Records excerpted from a collection
=== Section Start ===

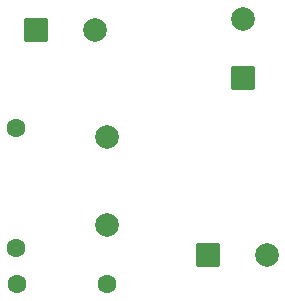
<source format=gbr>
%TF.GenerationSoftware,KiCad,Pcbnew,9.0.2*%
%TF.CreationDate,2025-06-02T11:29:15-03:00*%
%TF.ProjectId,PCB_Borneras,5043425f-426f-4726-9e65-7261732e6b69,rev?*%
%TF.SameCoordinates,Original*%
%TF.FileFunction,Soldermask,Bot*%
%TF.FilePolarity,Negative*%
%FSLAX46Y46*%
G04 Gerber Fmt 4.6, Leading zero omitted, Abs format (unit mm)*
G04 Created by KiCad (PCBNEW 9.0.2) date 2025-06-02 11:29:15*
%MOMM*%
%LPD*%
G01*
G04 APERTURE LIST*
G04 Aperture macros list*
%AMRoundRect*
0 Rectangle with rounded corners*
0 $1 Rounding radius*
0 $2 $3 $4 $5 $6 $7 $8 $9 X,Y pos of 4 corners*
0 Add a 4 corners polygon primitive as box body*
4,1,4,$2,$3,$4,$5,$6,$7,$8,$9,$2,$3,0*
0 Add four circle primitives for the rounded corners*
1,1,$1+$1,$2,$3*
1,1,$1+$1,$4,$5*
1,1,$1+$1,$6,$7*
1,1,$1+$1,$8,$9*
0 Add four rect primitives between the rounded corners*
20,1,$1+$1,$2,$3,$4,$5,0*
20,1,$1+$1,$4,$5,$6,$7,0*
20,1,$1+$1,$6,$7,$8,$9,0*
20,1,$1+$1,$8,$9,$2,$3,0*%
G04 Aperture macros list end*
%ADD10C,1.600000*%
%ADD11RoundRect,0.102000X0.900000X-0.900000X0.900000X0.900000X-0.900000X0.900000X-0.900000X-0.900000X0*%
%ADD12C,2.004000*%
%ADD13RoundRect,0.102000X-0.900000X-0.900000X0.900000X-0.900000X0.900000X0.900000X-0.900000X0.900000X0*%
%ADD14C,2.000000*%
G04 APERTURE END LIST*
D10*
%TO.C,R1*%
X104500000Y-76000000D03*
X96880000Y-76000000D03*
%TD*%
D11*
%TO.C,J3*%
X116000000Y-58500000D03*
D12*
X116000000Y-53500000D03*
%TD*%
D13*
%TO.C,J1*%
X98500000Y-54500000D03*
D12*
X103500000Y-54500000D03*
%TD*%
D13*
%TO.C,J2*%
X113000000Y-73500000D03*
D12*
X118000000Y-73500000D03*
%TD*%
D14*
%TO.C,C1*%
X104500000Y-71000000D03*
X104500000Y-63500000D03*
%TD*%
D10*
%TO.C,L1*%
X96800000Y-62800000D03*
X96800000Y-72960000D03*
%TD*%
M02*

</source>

=== Section End ===

Requirement
Copy out every line above, word for word, minus images.

Your solution
<source format=gbr>
%TF.GenerationSoftware,KiCad,Pcbnew,9.0.2*%
%TF.CreationDate,2025-06-02T11:29:15-03:00*%
%TF.ProjectId,PCB_Borneras,5043425f-426f-4726-9e65-7261732e6b69,rev?*%
%TF.SameCoordinates,Original*%
%TF.FileFunction,Soldermask,Bot*%
%TF.FilePolarity,Negative*%
%FSLAX46Y46*%
G04 Gerber Fmt 4.6, Leading zero omitted, Abs format (unit mm)*
G04 Created by KiCad (PCBNEW 9.0.2) date 2025-06-02 11:29:15*
%MOMM*%
%LPD*%
G01*
G04 APERTURE LIST*
G04 Aperture macros list*
%AMRoundRect*
0 Rectangle with rounded corners*
0 $1 Rounding radius*
0 $2 $3 $4 $5 $6 $7 $8 $9 X,Y pos of 4 corners*
0 Add a 4 corners polygon primitive as box body*
4,1,4,$2,$3,$4,$5,$6,$7,$8,$9,$2,$3,0*
0 Add four circle primitives for the rounded corners*
1,1,$1+$1,$2,$3*
1,1,$1+$1,$4,$5*
1,1,$1+$1,$6,$7*
1,1,$1+$1,$8,$9*
0 Add four rect primitives between the rounded corners*
20,1,$1+$1,$2,$3,$4,$5,0*
20,1,$1+$1,$4,$5,$6,$7,0*
20,1,$1+$1,$6,$7,$8,$9,0*
20,1,$1+$1,$8,$9,$2,$3,0*%
G04 Aperture macros list end*
%ADD10C,1.600000*%
%ADD11RoundRect,0.102000X0.900000X-0.900000X0.900000X0.900000X-0.900000X0.900000X-0.900000X-0.900000X0*%
%ADD12C,2.004000*%
%ADD13RoundRect,0.102000X-0.900000X-0.900000X0.900000X-0.900000X0.900000X0.900000X-0.900000X0.900000X0*%
%ADD14C,2.000000*%
G04 APERTURE END LIST*
D10*
%TO.C,R1*%
X104500000Y-76000000D03*
X96880000Y-76000000D03*
%TD*%
D11*
%TO.C,J3*%
X116000000Y-58500000D03*
D12*
X116000000Y-53500000D03*
%TD*%
D13*
%TO.C,J1*%
X98500000Y-54500000D03*
D12*
X103500000Y-54500000D03*
%TD*%
D13*
%TO.C,J2*%
X113000000Y-73500000D03*
D12*
X118000000Y-73500000D03*
%TD*%
D14*
%TO.C,C1*%
X104500000Y-71000000D03*
X104500000Y-63500000D03*
%TD*%
D10*
%TO.C,L1*%
X96800000Y-62800000D03*
X96800000Y-72960000D03*
%TD*%
M02*

</source>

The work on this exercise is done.